Sin duda alguna, el mejor homenaje que se le puede hacer a un escritor es leer sus obras; y más aún, si este es Jorge Luis Borges. Durante toda su vida Borges fue un ferviente y voraz lector, un apasionado de los clásicos, un bibliotecólogo del mundo. Por este motivo, pronunciar su nombre nos lleva inmediatamente a pensar en libros, en narraciones, en memorables lecturas y fantásticas invenciones.
Fue Borges quien dijo una y otra vez: “Que otros se jacten de las páginas que han escrito; a mí me enorgullecen las que he leído”. El pasado 14 de junio se cumplieron 30 años de su muerte. En 1986, en un acto breve y solemne, el cuerpo de Borges fue sepultado en el cementerio de Plainpalais, en Ginebra. El escritor de carne y hueso aceptaba la quietud de la muerte. Solo la quietud, jamás el silencio; porque el otro Borges, el que yace en sus escritos, el que descubrimos con asombro en sus narraciones, el que admiramos en sus ensayos, el que sentimos en sus poemas siempre está y estará presente. Los encuentros con este sempiterno escritor no dejan de acercarnos a mundos circulares, de llevarnos a buscar en enciclopedias británicas, de hacer- nos pensar si en las letras de “rosa” está la rosa. Por esta razón, cuando se publica un libro inédito del poeta argentino es necesario asistir al reencuentro.
La editorial Sudamericana ha sacado a la luz un libro interesante y fascinante: “Jorge Luis Borges. El aprendizaje del escritor”. En estas páginas encontramos el registro de tres seminarios que el autor ofreció en la Universidad de Columbia, en 1971. Lo interesante del libro está en la metodología que Borges y su traductor, Thomas Di Giovanni, utilizaron para desarrollar los seminarios: el traductor italiano lee lentamente un cuento, un poema o alguna traducción de las obras del escritor y Borges va explicando o contextualizando. Lo fascinante es que cada explicación o contextualización nos deja ver la grandeza del escritor; su pasión por autores como Chesterton, Poe, Kipling, Cervantes, Wilde, entre otros; su obsesión por el tiempo, por el sueño, por la muerte y por la literatura clásica.

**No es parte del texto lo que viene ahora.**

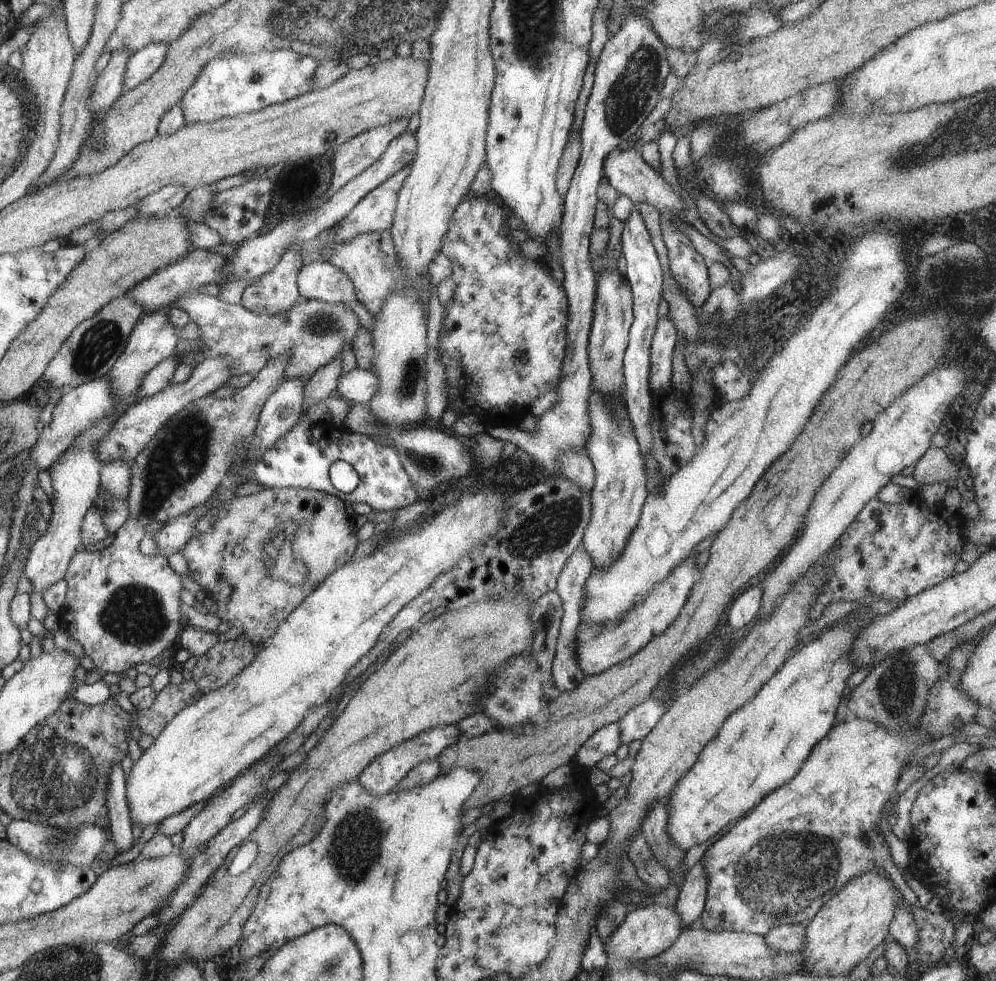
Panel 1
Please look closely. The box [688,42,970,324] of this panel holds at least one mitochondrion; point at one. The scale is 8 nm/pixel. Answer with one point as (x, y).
(937, 284)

Además, durante los seminarios el autor responde a las preguntas del auditorio sobre la escritura, dejando, de esta manera, consejos y observaciones interesantes y certeras. Por ejemplo, sobre el rol o el compromiso social del escritor afirma: “Yo creo que el deber de un escritor es ser un escritor, y si puede ser un buen escritor, está, entonces, cumpliendo con su deber”; sobre cómo llegar a ser un buen poeta dice: “Mi consejo a los poetas jóvenes es el de empezar por las formas clásicas del verso y solo después de eso ensayar posibles innovaciones”; sobre la escritura y la corrección expresa: “Yo ejecuto de oído cuando escribo. Escribo una oración y luego la releo. Si suena trabajosa, la modifico. Yo no tengo reglas fijas de ninguna especie”.
En “El aprendizaje del escritor” entendemos un poco más del estilo y de los artificios de su obra. Leemos y aceptamos con gratitud y asombro sus laberintos y espejos, sus especulaciones sobre pensamientos filosóficos; nos deslumbramos con su manera de imaginar y jugar con el tiempo, de fabular historias que tienen que ver con otros escritores, con relatos anecdóticos, con bibliotecas históricas, con enciclopedias imaginadas, con hechos y recuerdos de su propia vida.
Al final del libro aparece un brevísimo texto de Borges, en el cual habla sobre el oficio del poeta o el oficio del escritor. Y en una de sus inteligentes palabras nos dice: “Un escritor necesita soledad (…). Un escritor necesita amor y será amado y amante. Un escritor necesita amistad. De hecho un escritor necesita el universo. Ser escritor es, en un sentido, ser el que sueña despierto, vivir una suerte de doble vida”. Por esto debemos leer a Borges, al otro Borges, porque en sus obras está la vida misma del escritor, sus amores, su soledad, sus amigos y sus fantasías.
Como hombres comunes podemos cultivar una de sus grandes lecciones: debemos aprender a fabular la vida, a ficcionalizar nuestras propias historias mientras caminamos por la calle y pensamos en la persona que tanto amamos, en la Beatriz de nuestros sueños.
Por Julián Mauricio Pérez G., docente del Programa de Literatura Virtual, UNAB.